By Jeremy Sharman


The danger of email communications was highlighted recently when Jeremy Sharman and Genevieve Hardy of Bird & Bird’s London office acted for a client, a financial institution, in a dispute with an investment bank arising out of a derivatives product. Derivatives are complex financial instruments whose value is dependent on, or derived from, the value of some underlying asset. Typical examples include swaps, options and futures. The derivatives market is huge with an estimated value of approximately US$110 trillion a year.

In this case, the client had issued Spanish bonds on which it had an obligation to pay the bondholders a fixed rate of interest in pesetas. In order to hedge its risk the client entered into an interest rate swap whereby it, in effect, swapped its obligation to pay a fixed rate in pesetas for an obligation to pay what turned out to be a very favourable floating rate in US dollars. The swap was for a period of 12 years but with early termination provisions.

The investment bank counterparty sought to terminate the swap early by e-mail.
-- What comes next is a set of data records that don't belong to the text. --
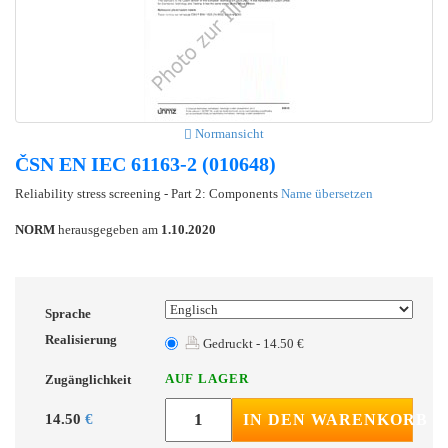
Normansicht
ČSN EN IEC 61163-2 (010648)
Reliability stress screening - Part 2: Components
Name übersetzen
NORM
herausgegeben am
1.10.2020
Sprache
Realisierung
Gedruckt - 14.50 €
AUF LAGER
Zugänglichkeit
14.50
€
IN DEN WARENKORB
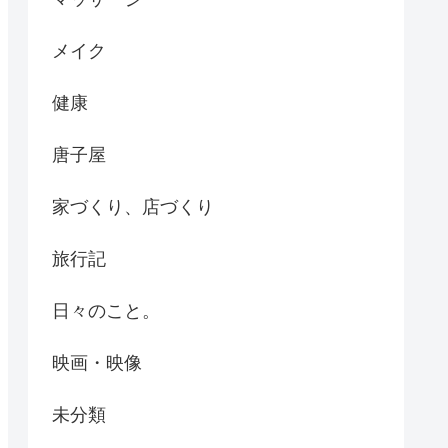
メイク
健康
唐子屋
家づくり、店づくり
旅行記
日々のこと。
映画・映像
未分類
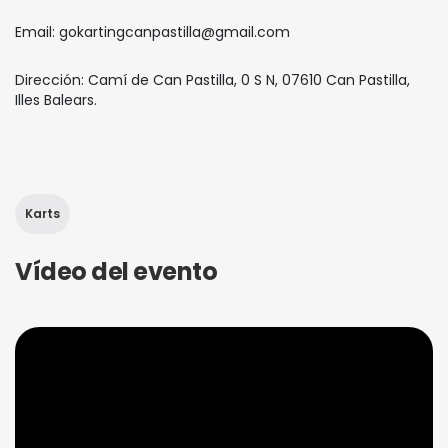
Email: gokartingcanpastilla@gmail.com
Dirección: Camí de Can Pastilla, 0 S N, 07610 Can Pastilla,
Illes Balears.
Karts
Vídeo del evento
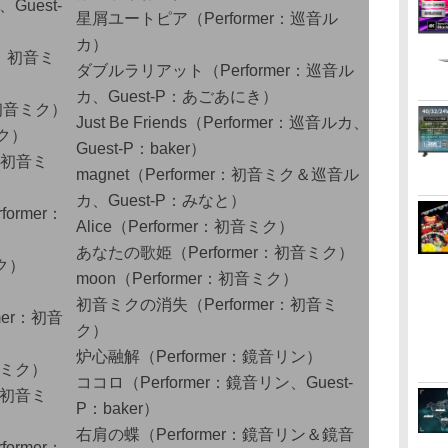
Guest-
星屑ユートピア（Performer：巡音ル
カ）
r：初音ミ
ダブルラリアット（Performer：巡音ル
カ、Guest-P：あごあにき）
er：初音ミク）
Just Be Friends（Performer：巡音ルカ、
ミク）
Guest-P：baker）
er：初音ミ
magnet（Performer：初音ミク＆巡音ル
カ、Guest-P：みなと）
rmer：
Alice（Performer：初音ミク）
あなたの歌姫（Performer：初音ミク）
ミク）
moon（Performer：初音ミク）
初音ミクの消失（Performer：初音ミ
er：初音
ク）
炉心融解（Performer：鏡音リン）
音ミク）
ココロ（Performer：鏡音リン、Guest-
：初音ミ
P：baker）
右肩の蝶（Performer：鏡音リン＆鏡音
rmer：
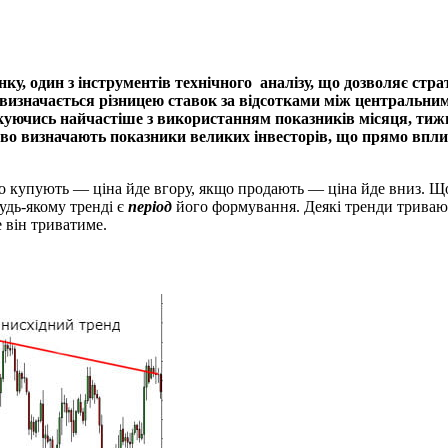
нку, один з інструментів технічного аналізу, що дозволяє стр
Він визначається різницею ставок за відсотками між централь
уючись найчастіше з використанням показників місяця, тижня
ово визначають показники великих інвесторів, що прямо впли
о купують — ціна йде вгору, якщо продають — ціна йде вниз. Що
удь-якому тренді є
період
його формування. Деякі тренди тривають
е він триватиме.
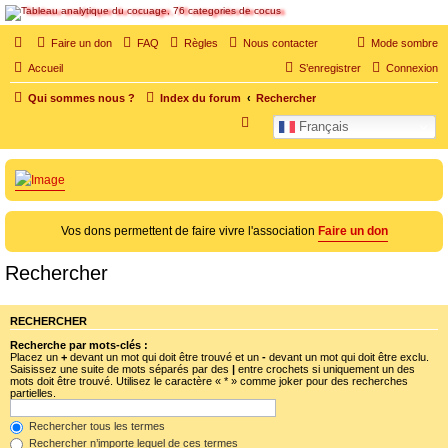
SOS cocu
Faire un don
FAQ
Règles
Nous contacter
Mode sombre
SOS cocu est une association loi 1901 dont l'objet est le soutien aux victimes d'adultère.
Accueil
S’enregistrer
Connexion
Pouvoir parler, se confier, recevoir un soutien moral pour traverser une situation
personnelle douloureuse
Qui sommes nous ?
Index du forum
Rechercher
R
Français
e
c
h
e
Vos dons permettent de faire vivre l'association
Faire un don
r
c
Rechercher
h
e
RECHERCHER
r
Recherche par mots-clés :
Placez un
+
devant un mot qui doit être trouvé et un
-
devant un mot qui doit être exclu.
Saisissez une suite de mots séparés par des
|
entre crochets si uniquement un des
mots doit être trouvé. Utilisez le caractère « * » comme joker pour des recherches
partielles.
Rechercher tous les termes
Rechercher n’importe lequel de ces termes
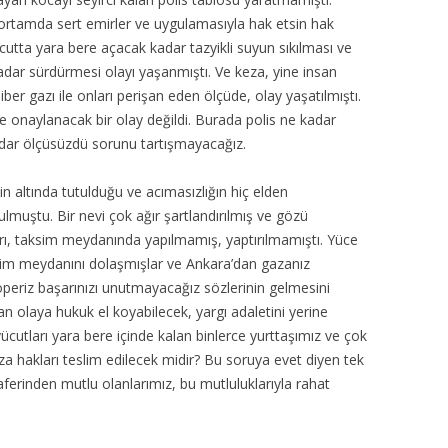
ş ortamda sert emirler ve uygulamasıyla hak etsin hak
cutta yara bere açacak kadar tazyikli suyun sıkılması ve
adar sürdürmesi olayı yaşanmıştı. Ve keza, yine insan
er gazı ile onları perişan eden ölçüde, olay yaşatılmıştı.
e onaylanacak bir olay değildi. Burada polis ne kadar
adar ölçüsüzdü sorunu tartışmayacağız.
kin altında tutulduğu ve acımasızlığın hiç elden
lmuştu. Bir nevi çok ağır şartlandırılmış ve gözü
rı, taksim meydanında yapılmamış, yaptırılmamıştı. Yüce
sim meydanını dolaşmışlar ve Ankara’dan gazanız
 öperiz başarınızı unutmayacağız sözlerinin gelmesini
n olaya hukuk el koyabilecek, yargı adaletini yerine
ücutları yara bere içinde kalan binlerce yurttaşımız ve çok
a hakları teslim edilecek midir? Bu soruya evet diyen tek
zaferinden mutlu olanlarımız, bu mutluluklarıyla rahat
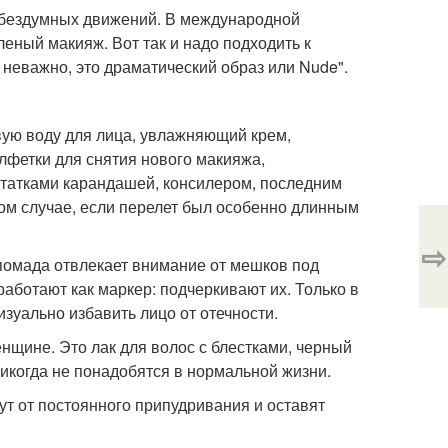
х бездумных движений. В международной
леный макияж. Вот так и надо подходить к
, неважно, это драматический образ или Nude".
овую воду для лица, увлажняющий крем,
лфетки для снятия нового макияжа,
остатками карандашей, консилером, последним
том случае, если перелет был особенно длинным
⇨
 помада отвлекает внимание от мешков под
работают как маркер: подчеркивают их. Только в
зуально избавить лицо от отечности.
енщине. Это лак для волос с блестками, черный
икогда не понадобятся в нормальной жизни.
ут от постоянного припудривания и оставят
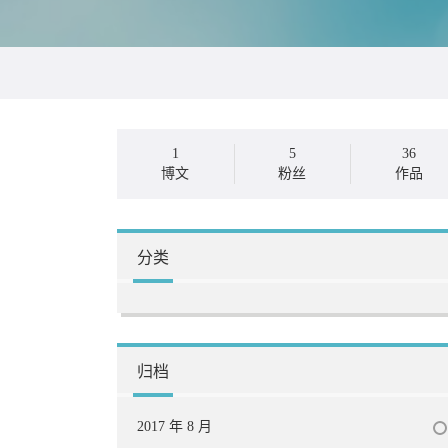
1
5
36
博文
粉丝
作品
分类
归档
2017 年 8 月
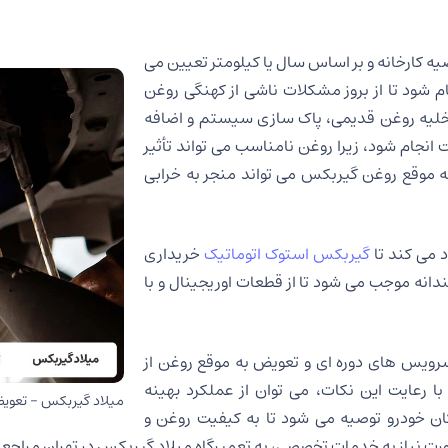
ه کارخانه و بر اساس سال یا کیلومتر تعیین می
 شود تا از بروز مشکلات ناشی از کهنگی روغن
لیه روغن قدیمی، پاک سازی سیستم و اضافه
انجام شود، زیرا روغن نامناسب می تواند تأثیر
 موقع روغن گیربکس می تواند منجر به خرابی
 می کند تا
گیربکس استوک اتوماتیک
خریداری
دانه موجب می شود تا از قطعات اوریجینال و با
سرویس های دوره ای و تعویض به موقع روغن از
ا رعایت این نکات، می توان از عملکرد بهینه
میلاد گیربکس – تعو
ان خودرو توصیه می شود تا به کیفیت روغن و
رت نیاز به خدمات تخصصی، به تعمیرگاه میلاد گیربکس در تهران مراجعه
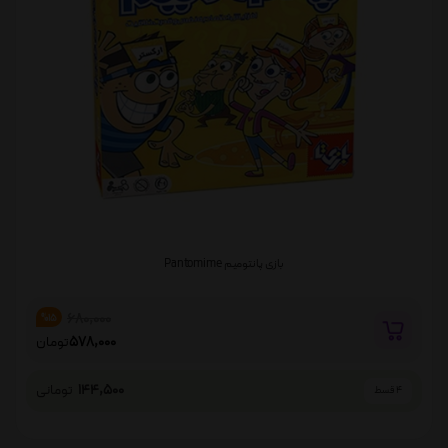
بازی پانتومیم Pantomime
680,000
%15
578,000
تومان
144,500
تومانی
4 قسط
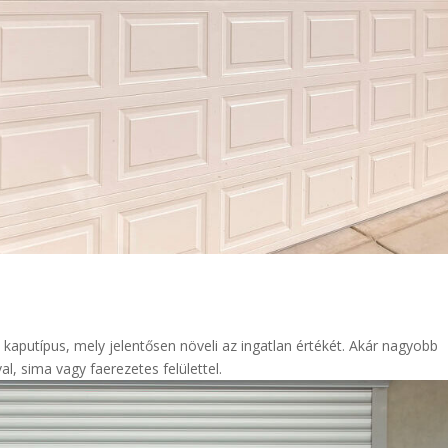
 kaputípus, mely jelentősen növeli az ingatlan értékét. Akár nagyobb
l, sima vagy faerezetes felülettel.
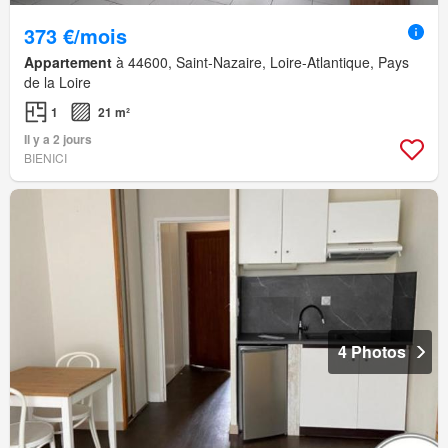
373 €/mois
Appartement
à 44600, Saint-Nazaire, Loire-Atlantique, Pays
de la Loire
1
21 m²
Il y a 2 jours
BIENICI
4 Photos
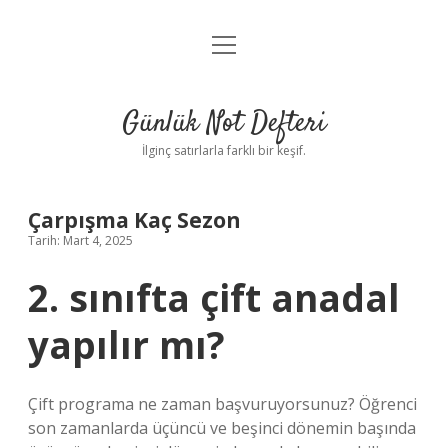
menüyü
Anasayfa
aç
Gizlilik Politikası
Günlük Not Defteri
Yasal Uyarı
İlginç satırlarla farklı bir keşif.
Hakkımızda
Çarpışma Kaç Sezon
Tarih: Mart 4, 2025
2. sınıfta çift anadal
yapılır mı?
Çift programa ne zaman başvuruyorsunuz? Öğrenci
son zamanlarda üçüncü ve beşinci dönemin başında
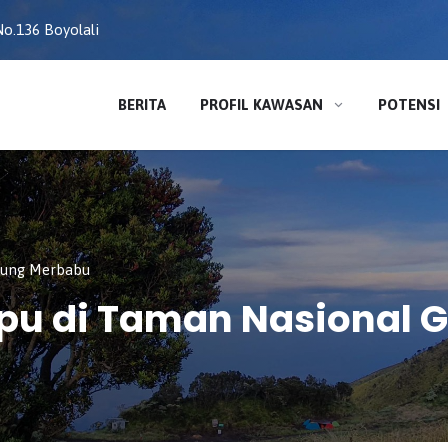
o.136 Boyolali
BERITA
PROFIL KAWASAN
POTENSI
nung Merbabu
upu di Taman Nasional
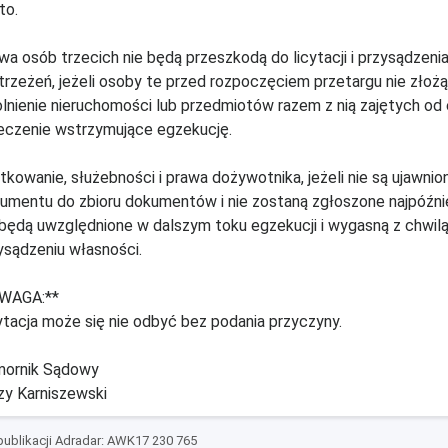
to.
wa osób trzecich nie będą przeszkodą do licytacji i przysądzen
trzeżeń, jeżeli osoby te przed rozpoczęciem przetargu nie zło
lnienie nieruchomości lub przedmiotów razem z nią zajętych od 
eczenie wstrzymujące egzekucję.
tkowanie, służebności i prawa dożywotnika, jeżeli nie są ujawnio
umentu do zbioru dokumentów i nie zostaną zgłoszone najpóźniej 
 będą uwzględnione w dalszym toku egzekucji i wygasną z chwil
ysądzeniu własności.
WAGA:**
ytacja może się nie odbyć bez podania przyczyny.
ornik Sądowy
zy Karniszewski
ublikacji Adradar: AWK17 230 765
The client disputed the attempted early termination arguing, among other things, that the email communications failed to comply with the relevant notice provisions in the International Swaps and Derivatives Association (ISDA) Master Agreement (the ISDA Master Agreement governs the vast majority of derivative transactions). If early termination was permitted then, because of the movement in exchange rates, it would have cost the client approximately €10 million to put in place a replacement swap.

Email communications are now very much the norm in day-to-day business communication but their efficacy, particularly where the communication is meant to have legal effect, is not always clear. The notice provisions in the ISDA Master Agreement did not refer expressly to notice by email and it was far from clear whether notice by email could be said to constitute "notice in writing" or an "electronic message". The general consensus was that it could not.

The dispute was infact resolved on confidential terms shortly before trial so the court did not get to consider the issue. The case does however illustrate that, where parties communicate by email and intend their communications to have legal effect, careful consideration needs to be given as to whether the terms of the agreement will infact give effect to such communications.